JFF stands for Jobs for the Future, a national nonprofit that works to reshape education and workforce systems across the United States. In casual online conversation, “JFF” can also mean “just for fun,” but the acronym most commonly refers to the organization. Led by President and CEO Maria Flynn, JFF designs workforce programs, influences federal and state policy, and partners with employers and colleges to connect people with better career opportunities.
What Jobs for the Future Does
JFF describes its core mission as transforming U.S. education and workforce systems to drive economic success for people, businesses, and communities. In practice, that means the organization operates on several fronts at once: it builds and tests new training models, helps scale programs that already work, pushes for policy changes at the state and federal level, and invests in workforce innovation.
The organization works with a broad network of partners, including employers, community colleges, workforce development boards, community-based organizations, and local governments. Rather than running job training programs directly in most cases, JFF acts as a connector and strategist, helping these groups build systems that move people into quality jobs more effectively.
Major Workforce Programs
One of JFF’s highest-profile recent efforts is the Good Jobs Challenge Community of Practice, funded by a $4.6 million grant from the U.S. Economic Development Administration. Through this initiative, JFF coordinates collaboration among organizations that received funding from the federal government’s $500 million Good Jobs Challenge. The work includes sharing best practices, providing coaching and technical assistance, running data-sharing workshops, and hosting quarterly and annual convenings where grantees can learn from each other.

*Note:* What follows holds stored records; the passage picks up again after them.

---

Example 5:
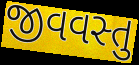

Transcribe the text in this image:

જીવવસ્તુ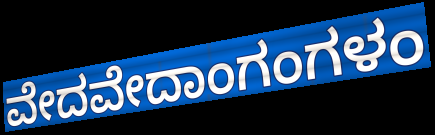
ವೇದವೇದಾಂಗಂಗಳಂ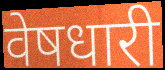
वेषधारी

A significant equity component runs through this work. JFF helps grantees identify and remove systemic barriers that keep people from accessing training and jobs, with particular attention to underserved populations. Outcomes are tracked by race, ethnicity, gender, and age so organizations can see who their programs are actually reaching.
Work With Justice-Involved Individuals
JFF runs a dedicated Center for Justice & Economic Advancement focused on the roughly 70 million people in the U.S. who have a criminal record. An arrest, conviction, or incarceration history can shut people out of education and employment long after they’ve served their time, and JFF works to change that through employer partnerships, policy advocacy, and education programming inside correctional facilities.

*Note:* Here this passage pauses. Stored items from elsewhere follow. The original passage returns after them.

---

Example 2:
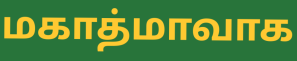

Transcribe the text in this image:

மகாத்மாவாக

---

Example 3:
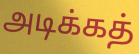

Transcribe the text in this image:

அடிக்கத்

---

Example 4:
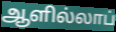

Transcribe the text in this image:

ஆளில்லாப்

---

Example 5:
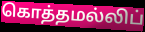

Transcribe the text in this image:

கொத்தமல்லிப்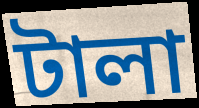
টালাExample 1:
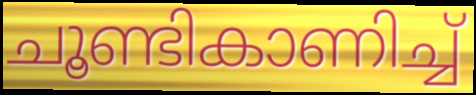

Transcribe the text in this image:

ചൂണ്ടികാണിച്ച്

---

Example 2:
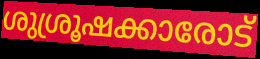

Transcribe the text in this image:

ശുശ്രൂഷക്കാരോട്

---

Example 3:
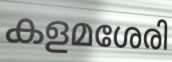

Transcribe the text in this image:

കളമശേരി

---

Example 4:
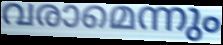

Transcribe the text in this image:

വരാമെന്നും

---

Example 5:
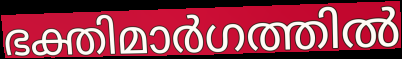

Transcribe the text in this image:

ഭക്തിമാർഗത്തിൽ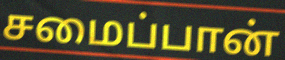
சமைப்பான்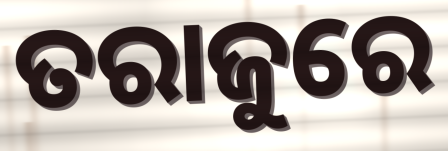
ତରାଜୁରେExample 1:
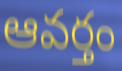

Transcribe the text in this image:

ఆవర్తం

For employers, the center offers workshops, consulting services, and eight-week group cohort experiences where businesses develop plans for fair chance hiring. The idea is straightforward: companies gain access to a larger talent pool, and people with records get a real shot at jobs that match their skills.
On the education side, JFF notes that 70 percent of incarcerated individuals want to earn a postsecondary credential. The organization maintains a free digital resource library designed to help education leaders and corrections professionals build high-quality programs for incarcerated students. It also advocates for state and federal policy changes that remove barriers to economic opportunity for people with records.
Policy and Advocacy Work
JFF operates several channels to influence policy at both the state and federal level. Its Policy Leadership Trust brings together community college leaders and state education officials to shape legislation around credentials and workforce training. Separately, JFF runs Congressional Staff and Executive Branch Networks that connect federal policymakers with practitioners who can speak to what works on the ground.
Recent policy efforts have covered a range of issues. JFF submitted budget recommendations to the administration for fiscal year 2026, published guidance on implementing Workforce Pell (which expands Pell Grant eligibility to shorter-term training programs), and released a report recommending federal policies to modernize and scale apprenticeships. The organization has also highlighted strategies for states to use new flexibility under the Workforce Innovation and Opportunity Act to update their workforce systems.
JFF as Internet Slang
Outside the workforce development world, you may see “JFF” used in text messages, social media posts, or online forums as shorthand for “just for fun.” If someone posts a poll or quiz tagged “JFF,” they’re signaling it’s casual and not meant to be taken seriously. Context usually makes the meaning clear: a LinkedIn post about workforce policy is referencing Jobs for the Future, while a Reddit thread labeled “JFF” is almost certainly using the slang version.